__TASK PROMPT__. Output the listing exactly, without its pictures.

__DATA IN THIS EXERCISE__.
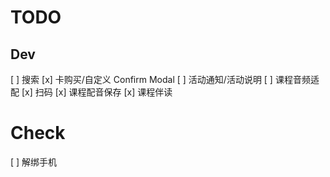 # TODO

## Dev

[ ] 搜索
[x] 卡购买/自定义 Confirm Modal
[ ] 活动通知/活动说明
[ ] 课程音频适配
[x] 扫码
[x] 课程配音保存
[x] 课程伴读

# Check

[ ] 解绑手机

__WORKED SOLUTION__.
 # TODO

## Dev

[ ] 搜索
[x] 卡购买/自定义 Confirm Modal
[ ] 活动通知/活动说明
[ ] 课程音频适配
[x] 扫码
[x] 课程配音保存
[x] 课程伴读

# Check

[ ] 解绑手机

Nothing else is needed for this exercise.